— Нет, не в настроении. Но вынужден это сделать под давлением и протестуя против этого давления.

— Отлично.

Я еще раз оглядел кабинет. На верхней полке шкафа лежал несессер с туалетными принадлежностями, откуда, вероятно, и была взята щетка для волос. Интересно, Мур заметил пропажу? Потом я заглянул в ящик аппарата для измельчения бумаги — он был пуст. Нет, Мур не дурак и не рассеянный благожелательный чудак, какими обычно рисуют профессоров. Напротив, он хитроумен и страшен. Как все высокомерные люди, Мур был, однако, беспечен. Я не особенно удивился бы, увидев сейчас на его столе палаточные колья и молоток.

— Мистер Бреннер, у меня сегодня мало времени.

— Вы сказали, что посвятите нас в некоторые особенности психологии капитана Кемпбелл.

— Что вы хотели бы знать?

— Прежде всего — почему она ненавидела отца?

Мур долго смотрел на меня.

— Вижу, вы кое-что разузнали с момента нашего последнего разговора.

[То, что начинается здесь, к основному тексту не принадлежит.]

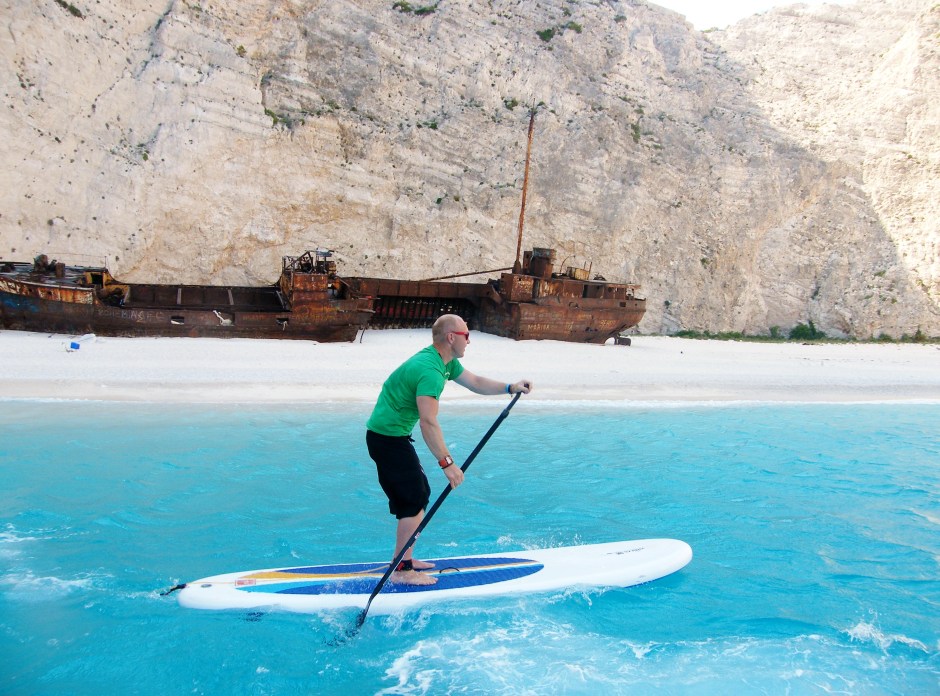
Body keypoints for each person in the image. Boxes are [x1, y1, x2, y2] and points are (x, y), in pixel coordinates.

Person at [365, 314, 532, 586]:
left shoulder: (444, 363)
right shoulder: (430, 371)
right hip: (387, 439)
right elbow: (428, 421)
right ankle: (402, 569)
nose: (469, 341)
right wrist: (448, 464)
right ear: (451, 337)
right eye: (467, 336)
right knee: (413, 499)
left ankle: (404, 557)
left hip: (392, 436)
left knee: (419, 495)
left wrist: (509, 387)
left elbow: (475, 382)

— Да, сэр. Мы с мисс Санхилл разговаривали со многими людьми, и каждый сообщил нечто новенькое. Сейчас мы идем по второму кругу и через несколько дней узнаем, кого и о чем спрашивать, отделим хороших людей от плохих и арестуем последних. Проще простого по сравнению с психологической войной.

— Не скромничайте.

— Так почему же Энн ненавидела отца?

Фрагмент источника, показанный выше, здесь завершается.